_Exercise text_
Have you ever been in a situation where someone asks for a simple report such as ‘all newly created leads in Q1’? Have you been in a situation where you need to explain that the report link is correct but it’ll need to be exported, filtered for a specific date where there was a glitch, remove this one company name because that’s actually a duplicate of another company, and so on?
Of course you have.
Data needs to be accessible to all. Whether you have been with a company for five years or five weeks, you should be able to pull a report and get the same result.
- How to pinpoint the right data points
- How to make sure you don’t have a single point of failure
- What to do if asterisks can’t be avoided
[Transcript] The Power of Asterisk-Free Data
Although transcriptions are generally very accurate, just a friendly reminder that they could sometimes be incomplete or contain errors due to unclear audio or transcription inaccuracies.
Hope everyone got to refill their coffee. Looking forward to our next speaker, I’m going to bring on Alexandra Alexin, who is joining us for her session today. Welcome, Alexandra. How are you doing?
Hey Joe, thanks so much for having me. I’m doing well, beating the humidity here in New York. How are you doing?
I’m good. You’re probably doing better than me in Texas, which is hotter than 99% of the world right now. So yeah, looking forward to hopefully a good presentation here from you. I’m gonna jump off, let you take over, and join you back in about ten or so minutes.
Perfect, thanks so much. Welcome everyone to the power of asterisk-free data. We’re going to get into what that means, but a little bit about me. So, I am the Head of Demand Generation at Leapsome.

_Data to examine_
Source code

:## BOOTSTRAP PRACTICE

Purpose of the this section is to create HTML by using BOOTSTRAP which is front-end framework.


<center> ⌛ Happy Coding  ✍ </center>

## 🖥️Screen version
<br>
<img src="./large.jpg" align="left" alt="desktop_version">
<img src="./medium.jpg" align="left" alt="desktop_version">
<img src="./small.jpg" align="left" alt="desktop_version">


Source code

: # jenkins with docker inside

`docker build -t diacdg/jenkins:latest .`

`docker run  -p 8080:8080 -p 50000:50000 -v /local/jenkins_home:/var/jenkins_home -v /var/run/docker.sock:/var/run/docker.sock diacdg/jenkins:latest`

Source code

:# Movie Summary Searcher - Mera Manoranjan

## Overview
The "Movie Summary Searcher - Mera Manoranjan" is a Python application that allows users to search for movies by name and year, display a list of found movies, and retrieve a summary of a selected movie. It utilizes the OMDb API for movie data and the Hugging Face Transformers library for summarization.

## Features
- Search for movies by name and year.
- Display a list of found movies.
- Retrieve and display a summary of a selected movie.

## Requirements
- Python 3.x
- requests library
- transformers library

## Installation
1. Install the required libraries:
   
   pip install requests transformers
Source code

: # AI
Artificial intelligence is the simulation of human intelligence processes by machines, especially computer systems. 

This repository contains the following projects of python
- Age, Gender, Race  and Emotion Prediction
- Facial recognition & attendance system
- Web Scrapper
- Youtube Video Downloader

_Problem set_
1. Put the lines of the listing, starting at the line that contains "pip install requests transformers" and ending at the listing's last line, into a Markdown table with the columns Number and Text, leaving out blank lines.
2. Write the next part of the transcript on asterisk-free data, picking up after its final sentence.

_Answers_
1.
| Number | Text |
|---|---|
| 1 |    pip install requests transformers |
| 2 | Source code |
| 3 | : # AI |
| 4 | Artificial intelligence is the simulation of human intelligence processes by machines, especially computer systems.  |
| 5 | This repository contains the following projects of python |
| 6 | - Age, Gender, Race  and Emotion Prediction |
| 7 | - Facial recognition & attendance system |
| 8 | - Web Scrapper |
| 9 | - Youtube Video Downloader |

2.
Leapsome is a people enablement platform, and basically, we help companies track OKRs, performance reviews, and employee engagement through surveys. We’re able to bring all that together to connect it back to some really powerful career pathing, so if you’re interested in that, hit me up after this.
So, my interesting fact is that I can MacGyver almost anything I need to. My concern by putting this interesting fact in was that the majority of you probably don’t know who or what MacGyver is. Look it up; it’s a great television show from the 80s, and basically, if you give me a paper clip and a rubber band, I can fix anything, but enough about me.
So, let’s talk about the origin of this topic. One, I really want to start with the idea that whoever built your system probably did a lot of it alone or in a very small silo of two or three other people.
What that means is, for me, I was at a company for four years, and within my first two months there, I rebuilt the entire marketing to sales handoff process and what that looked like in Salesforce and Marketo, and with that, I learned a lot of all of the different fields we were utilizing, how those fields triggered back-end processes.
But at no point did I actually document any of that, and what happened is that over my years there, it turned out that I was really the only one that knew how to pull reports and have them be asterisk-free.
So, give you an example: let’s say someone said, “Hey Alex, I need to know all newly created leads for the past year.”
An asterisk-filled data set would be, ‘Okay, cool, so you’re going to take this report. What you’re going to have to do, though, is that you have to export it. You have to exclude May 17, 2017, because we had a glitch that day, and all leads got duplicated. So take that day out.
You’re also going to have to look for these three company names because while they’re different, they’re actually all doing business together, and they’re all just under one close, one opportunity, so you got to look at that differently.’
Then from there, you’re also going to want to filter for this, or that, or this, and it just becomes so busy, and then next thing you know, I’m the only person that knows any of that, and the second I leave the company any new person that comes in, tries to pull a report, and they think, ‘Oh my God! What happened in May? We got so many leads. What happened there? Why didn’t it turn into opportunities?’ or whatever it may be, and now your numbers are skewed people are confused.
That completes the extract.